Agência Fapesp – É possível adaptar a vacina
desenvolvida contra a dengue para que ela imunize contra o vírus Zika ?
Kalil – Uma das ideias é utilizar o mesmo arcabouço viral
da vacina contra a dengue, que é o próprio vírus da dengue atenuado, e inserir
o gene que codifica uma proteína do envelope viral do Zika (bicamada lipídica
que fica na parte mais externa do vírus). Já se sabe que os anticorpos que
protegem contra essas doenças virais – os chamados anticorpos neutralizantes –
são dirigidos contra proteínas do envelope viral. Outra possibilidade seria
criar uma vacina usando o próprio vírus Zika atenuado por um método parecido
com o empregado para criar a vacina contra a dengue. Vamos testar diferentes
possibilidades.
Agência Fapesp – Nesse caso, os testes com a nova
vacina teriam de começar desde a fase pré-clínica ou poderiam andar mais
rápido?
Kalil – Tem de começar tudo de novo, mas talvez o processo
ande um pouco mais rápido, pois seria muito semelhante ao que foi feito e já
mostramos que o método é seguro. Diante da pressa, teríamos de conversar com as
autoridades sanitárias.
Agência Fapesp – O Butantan também trabalha em um
soro contra o vírus Zika?
Kalil – Sim. Já estamos cultivando o vírus em células in
vitro. A ideia é isolar antígenos específicos para imunizar cavalos. Então
temos de observar se o animal produz quantidades significativas de anticorpos
neutralizantes, isolar e purificar essas imunoglobulinas em nossa fábrica –
algo semelhante ao que fazemos para produzir soros contra toxinas e venenos.
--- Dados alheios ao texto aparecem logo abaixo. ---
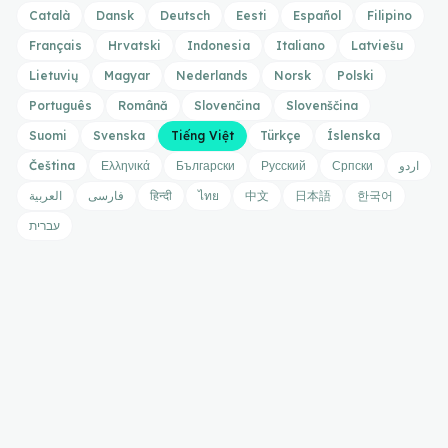
Català
Dansk
Deutsch
Eesti
Español
Filipino
Français
Hrvatski
Indonesia
Italiano
Latviešu
Lietuvių
Magyar
Nederlands
Norsk
Polski
Português
Română
Slovenčina
Slovenščina
Suomi
Svenska
Tiếng Việt
Türkçe
Íslenska
Čeština
Ελληνικά
Български
Русский
Српски
اردو
العربية
فارسی
हिन्दी
ไทย
中文
日本語
한국어
עברית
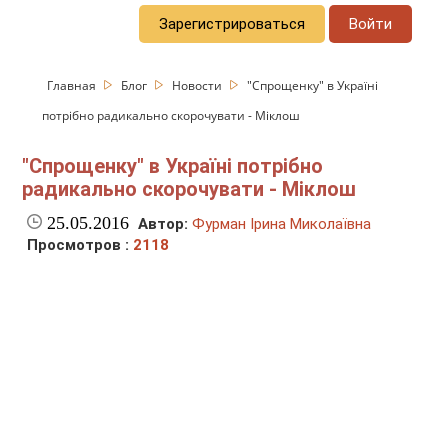
Зарегистрироваться
Войти
Главная
Блог
Новости
"Спрощенку" в Україні
потрібно радикально скорочувати - Міклош
"Спрощенку" в Україні потрібно
радикально скорочувати - Міклош
25.05.2016
Автор:
Фурман Ірина Миколаївна
Просмотров :
2118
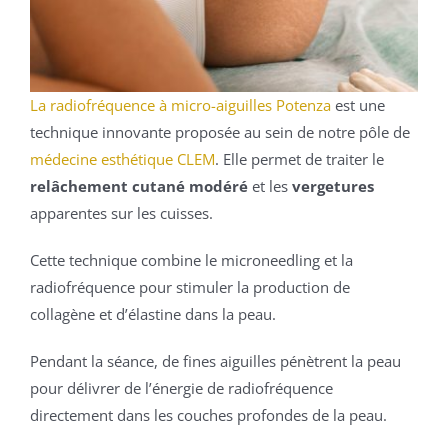
La radiofréquence à micro-aiguilles Potenza
est une
technique innovante proposée au sein de notre pôle de
médecine esthétique CLEM
. Elle permet de traiter le
relâchement cutané modéré
et les
vergetures
apparentes sur les cuisses.
Cette technique combine le microneedling et la
radiofréquence pour stimuler la production de
collagène et d’élastine dans la peau.
Pendant la séance, de fines aiguilles pénètrent la peau
pour délivrer de l’énergie de radiofréquence
directement dans les couches profondes de la peau.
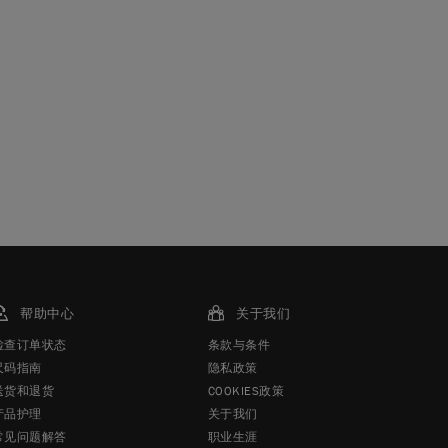
帮助中心
关于我们
检查订单状态
条款与条件
尺码指南
隐私政策
送货和退货
COOKIES政策
产品护理
关于我们
常见问题解答
职业生涯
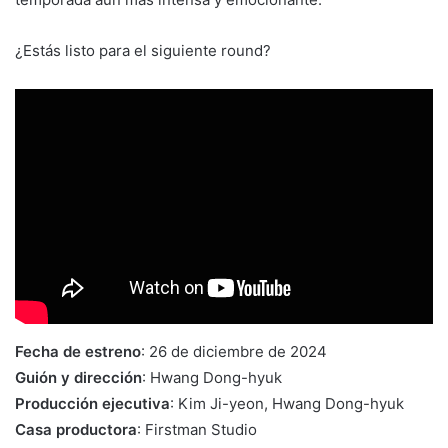
¿Estás listo para el siguiente round?
Fecha de estreno
: 26 de diciembre de 2024
Guión y dirección
: Hwang Dong-hyuk
Producción ejecutiva
: Kim Ji-yeon, Hwang Dong-hyuk
Casa productora
: Firstman Studio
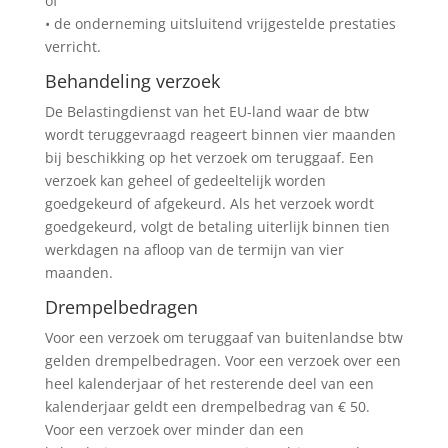
of
• de onderneming uitsluitend vrijgestelde prestaties
verricht.
Behandeling verzoek
De Belastingdienst van het EU-land waar de btw
wordt teruggevraagd reageert binnen vier maanden
bij beschikking op het verzoek om teruggaaf. Een
verzoek kan geheel of gedeeltelijk worden
goedgekeurd of afgekeurd. Als het verzoek wordt
goedgekeurd, volgt de betaling uiterlijk binnen tien
werkdagen na afloop van de termijn van vier
maanden.
Drempelbedragen
Voor een verzoek om teruggaaf van buitenlandse btw
gelden drempelbedragen. Voor een verzoek over een
heel kalenderjaar of het resterende deel van een
kalenderjaar geldt een drempelbedrag van € 50.
Voor een verzoek over minder dan een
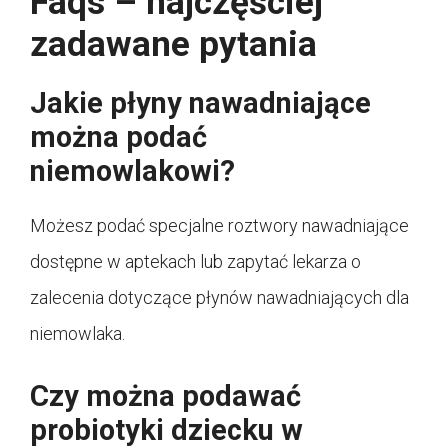
Faqs – najczęściej
zadawane pytania
Jakie płyny nawadniające
można podać
niemowlakowi?
Możesz podać specjalne roztwory nawadniające
dostępne w aptekach lub zapytać lekarza o
zalecenia dotyczące płynów nawadniających dla
niemowlaka.
Czy można podawać
probiotyki dziecku w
Depois é necessário obter fragmentos dessa imunoglobulina de cavalos que
funcionem como anticorpos neutralizantes e possam ser injetados na mulher para
combater o vírus. Já começamos a imunizar camundongos e já estamos
desenvolvendo testes para avaliar se o anticorpo produzido é do tipo
neutralizante. As primeiras etapas estão em andamento.
Agência Fapesp – O avanço dos casos de microcefalia
possivelmente ligados ao vírus Zika foi considerado uma emergência
internacional pela Organização Mundial da Saúde (OMS). Isso deve contribuir
para acelerar o andamento dessas pesquisas?
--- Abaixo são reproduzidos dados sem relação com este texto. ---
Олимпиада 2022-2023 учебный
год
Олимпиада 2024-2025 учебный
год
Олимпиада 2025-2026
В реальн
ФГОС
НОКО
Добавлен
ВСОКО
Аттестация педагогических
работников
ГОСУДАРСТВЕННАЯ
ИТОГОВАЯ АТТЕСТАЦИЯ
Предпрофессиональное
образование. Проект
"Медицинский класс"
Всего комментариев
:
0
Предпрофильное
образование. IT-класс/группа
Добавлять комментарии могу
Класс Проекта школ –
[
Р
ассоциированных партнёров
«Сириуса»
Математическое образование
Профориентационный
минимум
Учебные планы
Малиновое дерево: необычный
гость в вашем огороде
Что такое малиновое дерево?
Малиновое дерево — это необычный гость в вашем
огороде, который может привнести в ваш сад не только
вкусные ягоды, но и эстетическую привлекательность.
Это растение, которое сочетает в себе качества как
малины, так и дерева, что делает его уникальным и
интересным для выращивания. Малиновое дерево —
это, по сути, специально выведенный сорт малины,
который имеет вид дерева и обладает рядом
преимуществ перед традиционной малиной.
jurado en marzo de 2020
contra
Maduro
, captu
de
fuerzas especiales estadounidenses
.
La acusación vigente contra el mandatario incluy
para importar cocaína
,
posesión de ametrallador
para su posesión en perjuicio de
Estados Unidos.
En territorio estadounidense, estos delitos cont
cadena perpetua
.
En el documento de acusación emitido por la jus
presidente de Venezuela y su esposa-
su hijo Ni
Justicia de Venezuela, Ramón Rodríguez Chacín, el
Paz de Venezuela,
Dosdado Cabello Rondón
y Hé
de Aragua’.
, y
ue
Kalil – Sem dúvida. Isso chama maior atenção para o tema,
promove maior colaboração entre os cientistas e, sobretudo, maior alocação de
recursos para as pesquisas. O caso do ebola é um exemplo.
Por ter sido
considerado uma emergência, as pesquisas avançaram no sistema fast track, que
permite avaliar e aprovar os resultados com maior rapidez. Isso também depende
das agências reguladoras locais, que deverão acompanhar a decisão da OMS.